Lockdown cellar raid

It’s quite something to be the envy of most people in my street right now. Why? I have a wine cellar with wine in it. Under South Africa’s Covid-19 lockdown rules, alcohol sales have been banned since 26th March. Those without cellars find stocks are running low, if not already run out.

These strange times have brought into focus bottles around the cellar I eye regularly, but put off opening until that special occasion. It seems now or never to enjoy them. But our current circumstances have prompted something else.

One skill everyone in wine is going to have to master is online marketing and e-commerce. There will be wine launches via Zoom, an experience Chris and Andrea Mullineux brilliantly executed with their latest vintage Leeu Passant range. (Skill in simultaneously tasting, making notes and paying attention to presenters will also need to be mastered.) The new single-vineyard, old-vine Cinsaults, exotically perfumed from Wellington (planted 1900), tightly-built and spicy from Franschhoek (1932) are fantastic individuals.

Another Zoom discussion, organised by Elsenburg College, featured South African, Graham Weerts, winemaker for Jackson Family Wines in California.

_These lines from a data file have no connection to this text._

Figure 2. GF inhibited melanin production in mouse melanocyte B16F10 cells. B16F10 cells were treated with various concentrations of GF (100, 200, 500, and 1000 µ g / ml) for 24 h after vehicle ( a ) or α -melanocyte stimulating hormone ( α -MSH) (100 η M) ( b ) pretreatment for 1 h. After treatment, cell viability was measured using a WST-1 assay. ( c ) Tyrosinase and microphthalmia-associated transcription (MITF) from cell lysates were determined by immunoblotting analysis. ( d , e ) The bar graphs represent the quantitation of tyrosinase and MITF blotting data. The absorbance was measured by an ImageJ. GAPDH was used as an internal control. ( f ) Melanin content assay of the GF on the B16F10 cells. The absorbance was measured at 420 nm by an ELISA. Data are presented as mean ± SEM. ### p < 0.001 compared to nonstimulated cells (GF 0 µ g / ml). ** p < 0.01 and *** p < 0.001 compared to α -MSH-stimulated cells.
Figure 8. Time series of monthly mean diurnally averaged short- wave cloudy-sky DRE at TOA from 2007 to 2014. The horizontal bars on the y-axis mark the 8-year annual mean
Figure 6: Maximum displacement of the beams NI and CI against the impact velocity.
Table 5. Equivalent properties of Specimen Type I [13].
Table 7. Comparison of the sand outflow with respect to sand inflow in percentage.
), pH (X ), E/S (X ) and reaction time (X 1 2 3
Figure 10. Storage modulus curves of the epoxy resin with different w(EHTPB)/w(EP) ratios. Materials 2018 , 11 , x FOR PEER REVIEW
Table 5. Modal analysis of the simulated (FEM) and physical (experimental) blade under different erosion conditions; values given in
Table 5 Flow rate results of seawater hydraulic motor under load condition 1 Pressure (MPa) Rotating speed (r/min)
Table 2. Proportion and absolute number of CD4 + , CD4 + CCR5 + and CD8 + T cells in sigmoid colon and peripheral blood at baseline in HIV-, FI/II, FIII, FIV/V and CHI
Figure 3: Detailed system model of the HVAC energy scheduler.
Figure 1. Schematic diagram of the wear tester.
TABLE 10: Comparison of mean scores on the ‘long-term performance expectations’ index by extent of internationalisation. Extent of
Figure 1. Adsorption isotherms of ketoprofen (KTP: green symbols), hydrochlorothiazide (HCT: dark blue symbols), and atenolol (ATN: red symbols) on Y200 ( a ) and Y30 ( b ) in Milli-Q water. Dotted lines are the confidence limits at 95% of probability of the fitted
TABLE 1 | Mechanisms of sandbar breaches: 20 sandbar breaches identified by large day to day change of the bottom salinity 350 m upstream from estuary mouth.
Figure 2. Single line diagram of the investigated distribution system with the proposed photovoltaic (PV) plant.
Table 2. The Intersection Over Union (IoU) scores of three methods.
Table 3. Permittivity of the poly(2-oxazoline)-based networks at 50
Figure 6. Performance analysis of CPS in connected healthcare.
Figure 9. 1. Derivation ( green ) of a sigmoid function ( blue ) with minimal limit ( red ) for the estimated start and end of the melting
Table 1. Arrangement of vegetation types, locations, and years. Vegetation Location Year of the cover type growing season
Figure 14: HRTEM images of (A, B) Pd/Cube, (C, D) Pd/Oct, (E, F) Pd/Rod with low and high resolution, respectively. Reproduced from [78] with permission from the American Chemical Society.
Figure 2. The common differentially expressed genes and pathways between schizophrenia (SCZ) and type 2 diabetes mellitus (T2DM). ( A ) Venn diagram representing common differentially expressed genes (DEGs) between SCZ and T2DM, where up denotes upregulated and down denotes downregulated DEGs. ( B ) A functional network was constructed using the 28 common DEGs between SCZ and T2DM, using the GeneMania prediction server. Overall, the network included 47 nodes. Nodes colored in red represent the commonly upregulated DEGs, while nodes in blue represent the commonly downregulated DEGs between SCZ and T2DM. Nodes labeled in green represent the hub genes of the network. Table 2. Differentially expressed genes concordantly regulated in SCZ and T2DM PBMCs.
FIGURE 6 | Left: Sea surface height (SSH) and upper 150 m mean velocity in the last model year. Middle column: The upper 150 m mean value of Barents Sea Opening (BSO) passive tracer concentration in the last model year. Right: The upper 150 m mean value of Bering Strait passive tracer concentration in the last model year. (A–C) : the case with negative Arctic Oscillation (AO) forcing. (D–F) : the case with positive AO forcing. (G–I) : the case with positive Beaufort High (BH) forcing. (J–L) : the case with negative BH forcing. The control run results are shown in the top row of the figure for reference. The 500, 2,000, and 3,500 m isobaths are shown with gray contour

Capensis Chardonnay, the Anthony Beck, Barbara Banke project, has been made by Weerts since 2013. I was impressed by the benefits of seven years’ ageing on the bottle I’d kept.

April’s many sunny, warm days have called for Riesling. Paul Cluver Riesling 2010, my last bottle, would’ve raised anyone’s spirits. Brilliant colour, exhilarating, with joyous spiced citrus and tropical fruit and just 11% alc. Spioenkop Riesling 2013, a degree more but austere, intense citrusy persistence with almost lip-curling bone-dry finish, so better with food and more time. Still, so good. Both from Elgin, where Riesling deserves further attention.

A cooler evening suggested an older red and a rare dip into my precious hoard of Boekenhoutskloof Syrahs. At 17 years of age, 2003 lived up to this excellent vintage. South African reds can age, few mature with more complexity and interest as this one.

Vintage 2017 is another excellent year, some say better than 2015; improved viticulture and vinification played as important a role as the weather. Stellenbosch Cabernets promise grand maturity; there are succulent, ripe grape tannins, balanced by rich fruit and freshness. Jordan Long Fuse Cabernet 2017 is just one of many to come; already delicious, it deserves a place in every cellar.  

As much as I love Cabernet, South Africa’s diversity is too exciting not to explore. Johan ‘Stompie’ Meyer’s Mother Rock Grenache 2016 was a surprise find (in the Pinot Noir bin!); it typifies today’s lighter, fresher style with minimal oak influence and plentiful deliciousness. Grenache is a blending partner with Syrah, Cinsaut and Mourvèdre in Duncan Savage’s 2012 Red, also an increasingly popular style, which doesn’t need years to mature (though this was perfect) and provides flavoursome drinking. Real soul food!

Then, what would any cellar be worth without a few Chenin Blancs – and so much else besides?

A cellar is a life-saver in these alcohol-banned days, it can also remind us how well many South African wines, both white and red, can age.